Но пока суд да дело, журнал ежемесячный… Словом, поэма не успела выйти, как Софронов вполне утешился и женился на молодой особе. И тут же посвятил своей новой любви большой цикл лирических стихотворений. И, разумеется, принес эти стихи Кочетову. Тот сказал другу следующее:
— Толя, ты — замечательный поэт… И стихи эти твои мне очень нравятся. Но ведь мы только что опубликовали твою поэму, где ты оплакиваешь первую жену… И мы не можем тут же напечатать твои любовные стихотворения, адресованные уже второй жене. Читатели нас не поймут…
В ответ Софронов обругал Кочетова по-матерному, стихи забрал, и дружба их кончилась навеки.
С тогдашним председателем Союза писателей, Георгием Марковым у Софронова тоже произошла ссора. Марков издавал в библиотеке «Огонька» книжицу. Она шла «молнией». Набор, гранки, верстка — все в считанные дни. И всякий раз Софронов звонил Маркову по вертушке и почтительно докладывал:
— Георгий Мокеевич, высылаю вам с курьером верстку книги…
И вот, наконец, торжественный день. Софронов говорит по вертушке:
— Георгий Мокеевич, поздравляю вас с выходом книги. Сейчас вам привезут сигнальный экземпляр…

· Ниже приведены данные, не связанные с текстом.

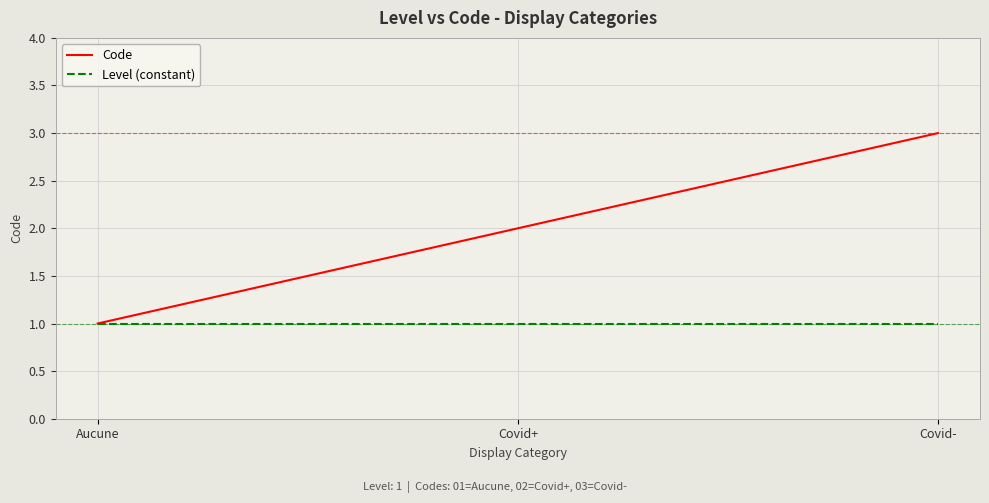

List the series in order of their overall mean, highest first.

Code, Level (constant)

А через час Софронову по вертушке позвонил сам Марков. Что именно он говорил и в каких выражениях остается тайной… Дело было в том, что председатель Союза писателей обнаружил на последней странице свое имя в несколько искаженном виде. Там значилось:
«Георгий Моисеевич Марков».
И вся та часть миллионного тиража, которая была уже отпечатана, пошла под нож.